Administration Mum on Trinidad as U.S. Hostage Experts Called In
WASHINGTON (AP) _ U.S. officials reacted cautiously Sunday to a report that a compromise had been reached in the coup attempt in Trinidad as sources said American hostage experts provided advice by telephone on how to deal with the crisis.
The State Department said it could not confirm a report that Prime Minister Arthur Robinson had negotiated an agreement with black Moslem extremists that called for Robinson to resign and set new elections.
″I don’t have confirmation of reports on minute-to-minute developments,″ a department official said, adding the department’s special task force on Trinidad expected a ″long afternoon.″
″We are in touch with our embassy there and are closely monitoring the situation,″ the official said. ″Obviously we support the government and are coordinating closely with them until the situation is resolved.″ The official spoke only on condition of anonymity.
President Bush and his national security adviser, Brent Scowcroft, were following the situation from the president’s summer home in Kennebunkport, Maine.
Presidential spokeswoman Alixe Glen said the situation in Port-of-Spain appeared unchanged Sunday.
″We fully support the government of Prime Minister Robinson and hope for a peaceful solution to the situation there,″ said Ms. Glen, who earlier said American tourists on the island appeared safe.
An administration official with the president in Maine said, ″The Trinidadians would like to find a solution on their own without any outside assistance. They’d just rather settle it themselves.″
The official, who spoke on condition of anonymity, said island officials had contacted U.S. officials Saturday to determine whether the United States would send in advisers if requested.
″But as of this morning, no specific request″ has been made, the official said.
While U.S. officials support Trinidad’s government as a model of democracy, there was no talk of any direct U.S. military involvement in the crisis, administration aides said.
The Navy has 10 ships on routine exercises in the Caribbean, a Navy spokesman, Lt. Cmdr. Gregg Hartung, said.
Hartung added that the Defense Department never discusses ship movements, but the U.S.S. Roosevelt, an aircraft carrier, recently visited Port-of-Spain on a scheduled stopover. It remained there from July 20-23, he said.
Abu Bakr, the leader of a Moslem sect, launched the coup attempt late Friday by seizing the Parliament building in Port-of-Spain and capturing Robinson and about 40 other hostages.
The State Department said Abu Bakr’s group, Jamaat al-Muslimeen, has ties to Libya, and members may have received training in the North African nation.
Angus Khan, the ambassador from Trinidad and Tobago to the United States, said the negotiations between his government and the ″terrorists over the release of the hostages are very delicate.″ He refused to say more.
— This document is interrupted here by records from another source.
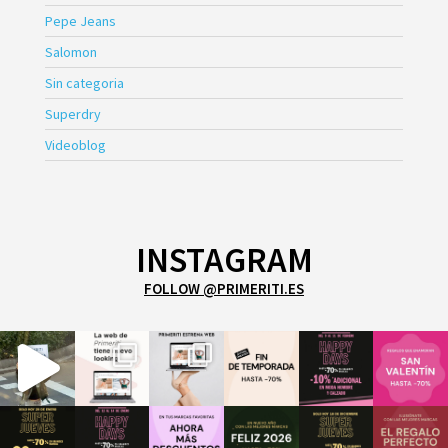
Pepe Jeans
Salomon
Sin categoria
Superdry
Videoblog
INSTAGRAM
FOLLOW @PRIMERITI.ES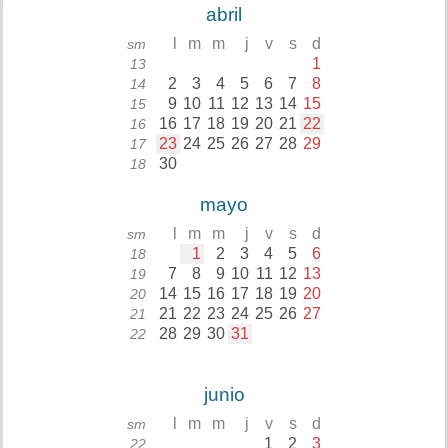
abril
l
m
m
j
v
s
d
sm
1
13
2
3
4
5
6
7
8
14
9
10
11
12
13
14
15
15
16
17
18
19
20
21
22
16
23
24
25
26
27
28
29
17
30
18
mayo
l
m
m
j
v
s
d
sm
1
2
3
4
5
6
18
7
8
9
10
11
12
13
19
14
15
16
17
18
19
20
20
21
22
23
24
25
26
27
21
28
29
30
31
22
junio
l
m
m
j
v
s
d
sm
1
2
3
22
But a Bush administration official said American experts on hostage situations had been in contact with government officials in Trinidad.
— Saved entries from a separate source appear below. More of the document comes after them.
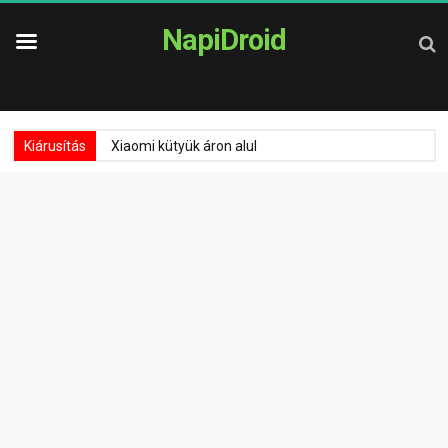
NapiDroid
Kiárusítás
Xiaomi kütyük áron alul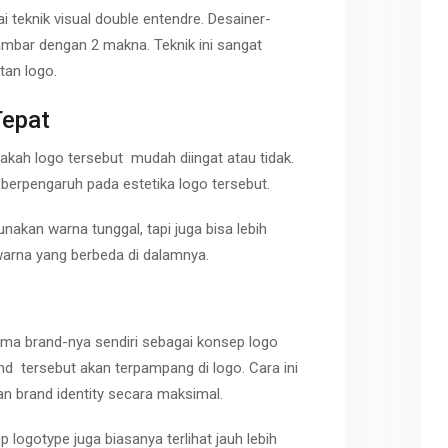
eknik visual double entendre. Desainer-
ambar dengan 2 makna. Teknik ini sangat
tan logo.
Tepat
kah logo tersebut mudah diingat atau tidak.
 berpengaruh pada estetika logo tersebut.
nakan warna tunggal, tapi juga bisa lebih
arna yang berbeda di dalamnya.
ma brand-nya sendiri sebagai konsep logo
and tersebut akan terpampang di logo. Cara ini
n brand identity secara maksimal.
logotype juga biasanya terlihat jauh lebih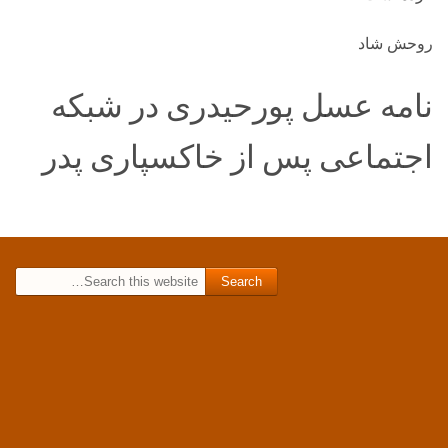
روحش شاد
نامه عسل پورحیدری در شبکه
اجتماعی پس از خاکسپاری پدر
Search for: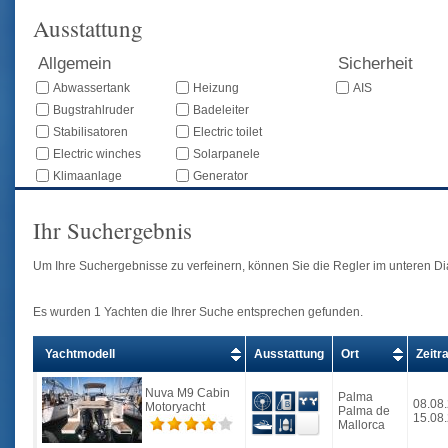
Ausstattung
Allgemein
Sicherheit
Abwassertank
Heizung
AIS
Bugstrahlruder
Badeleiter
Stabilisatoren
Electric toilet
Electric winches
Solarpanele
Klimaanlage
Generator
Ihr Suchergebnis
Um Ihre Suchergebnisse zu verfeinern, können Sie die Regler im unteren Di
Es wurden 1 Yachten die Ihrer Suche entsprechen gefunden.
Yachtmodell
Ausstattung
Ort
Zeitr
Nuva M9 Cabin
Palma
08.08
Motoryacht
Palma de
15.08
Mallorca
Initially, Trinidad’s government asked for U.S. hostage experts to go to the Caribbean island about eight miles off the coast of Venezuela to give on- the-spot help. However, island officials later rescinded that request, one official said.
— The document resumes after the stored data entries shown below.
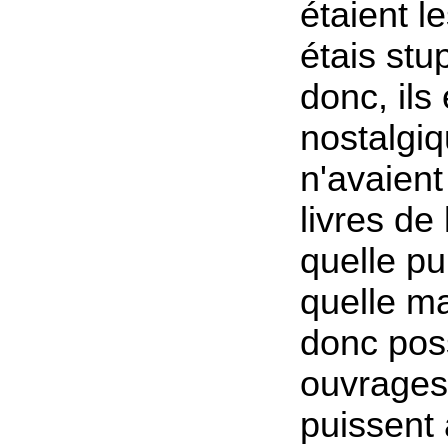
étaient l
étais stup
donc, ils
nostalgiq
n'avaient
livres de
quelle pu
quelle m
donc pos
ouvrages 
puissent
The twin island state of Trinidad-Tobago, whose population is about 1.2 million, was granted independence from Britain 28 years ago. It’s economy was in good shape in the 1970s as a result of oil reserves, but the declining price of oil in the 1980s sparked unemployment and led to dwindling earning from exports.
Although the economy is not as strong as it once was and unemployment is high, U.S. officials say the country does not receive U.S. financial aid and the standard of living is relatively high for a developing country.
Robinson, the prime minister, and head of the National Alliance for Reconstruction, was swept into office in December 1986 when voters rejected the 30-year domination of the People’s National Movement. Economic issues dominated the campaign.
Robinson had pledged to divest some state-owned industries, though not oil production, and encourage private investment.